Unfortunately it made the experience of being here a little more unreal -- one level of the play was just another one dimensional  comic stage Irishman amusing the tourists. Though some of the jokes seemed to be meant for Irish audiences. Mainly though, the play was a serious and loving presentation of a very respected Irish writer. (A couple of days later, in McDaid's, a fellow was telling me the play was not at all tourist bait, that it was very true to na gCopaleen's work and that most of the Irish seeing it wouldn't get much of it.)

OUR FRIEND, YOUR MAN -- UP IN THE DIGS
I could be moving on to worse but at least I'm out of that insane fucking rooming house. It completely closed in on me and an old drunk pissed all over my humble belongings. Kept me awake all night snoring and puking.

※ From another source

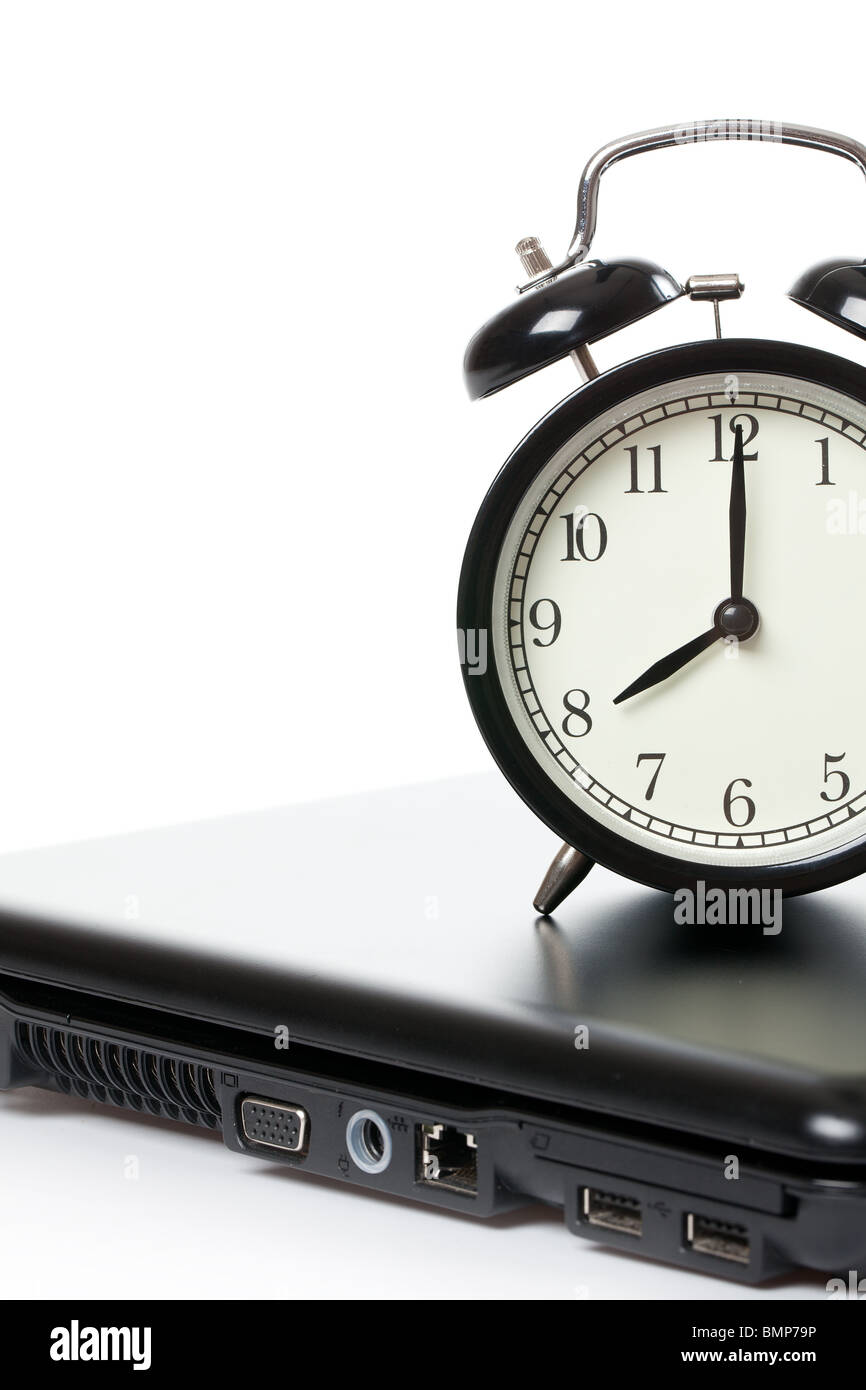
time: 8:00
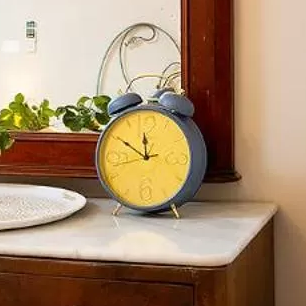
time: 11:50
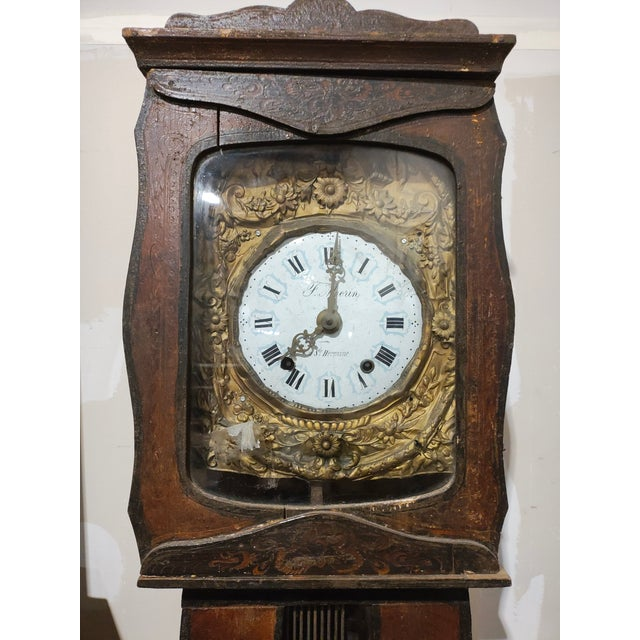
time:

Early evening Mary Meehan tells me a regular customer of hers is coming to town and she'll have to bed him down in my room, for there's nowhere else. (Turns out the rest of the place is rampant with nuns again.) This really pissed me off because I'd really been enjoying the privacy and the little writing table. It was about 11:00 when I got home and I had trouble sleeping mostly because I was anticipating the arrival of the new guest.

The pubs close at 11:30 on a weeknight so I guess it was midnight when he noisily swished and wobbled through the door, the most amazing assortment of noises coming from him I've ever heard. He flicked the light on and offered a juicy hello in Irish when I moaned and looked out from under the pillow. He got his shirt half off and back on three or four times and then ran upstairs and made the most sickening moaning and heaving noises imaginable. (This morning there were drops of blood around the top of the toilet bowl.)

A few minutes later he was back down the stairs and into bed, snoring seconds after hitting the pillow. Howls and whines and screeches. What is most intolerable about snoring, though, is its perfect rhythm.  If the last one bothered you at all, you painfully know exactly when the next one will be. When it started to make me very angry I leaned over, gave him a shove and asked him if for Christ's sake he wouldn't mind rolling over. He didn't roll over. He didn't wake up. But he did stop snoring. But with the timing that made assholes like Jerry Lewis famous, he again began to snore and gasp and choke and gurgle and fart. After shoving him and yelling at him 2 or 3 more times I had to admit that there was nothing I could do about this noisy smelly pig of a man who'd been foisted on me. I sat up. I smoked a cigarette. I fantasized. I reminisced. I finally became sleepy and had a delicious, joyous, intense erotic dream -- inspired I'm sure now, by Siobahn McKenna's Molly Bloom soliloquy in Here are Ladies last night at the Gate Theatre. The woman in the dream was Myra.

(The train has just this second lurched out of the Hueston Station, beside the Guinness Brewery carrying me with it straight west across the country to Galway.)

It took a few minutes for Our Friend to fully awake me from this dream. I gradually became aware of him clumsily making his way across the room. A spray and the noise of numerous drops woke me abruptly. I somehow guessed what he was doing and I sat up and snapped the light on. In a single motion he put his cock back in his shorts and was back in bed asleep. 

This was a hideous black joke and I wished I wasn't finding it funnier as it got longer. I was beyond angry by this time. I was outraged but also amazed. He'd been standing in front of my little writing desk pissing on this journal, the 2 clean pieces of clothing I have to my name and narrowly missing my tooth brush. Holy Spike Milligan! I jumped up and rescued what I could, stomping about cursing and grumbling in disbelief. By this time the room stunk like I couldn't describe but Himself seemed to be at last played out. The two of us slept from here on relatively peacefully.

I open one eye this morning to see him dancing about merrily (merrily on the outside -- it was plain he'd died 3 or 4 deaths on the inside), shaving himself with my razor and using my towel. I've taken nearly all I can when he greets me warmly and offers me a cigarette (he's already lit one up for himself). I got myself out of there and onto this train faster than I would have thought possible.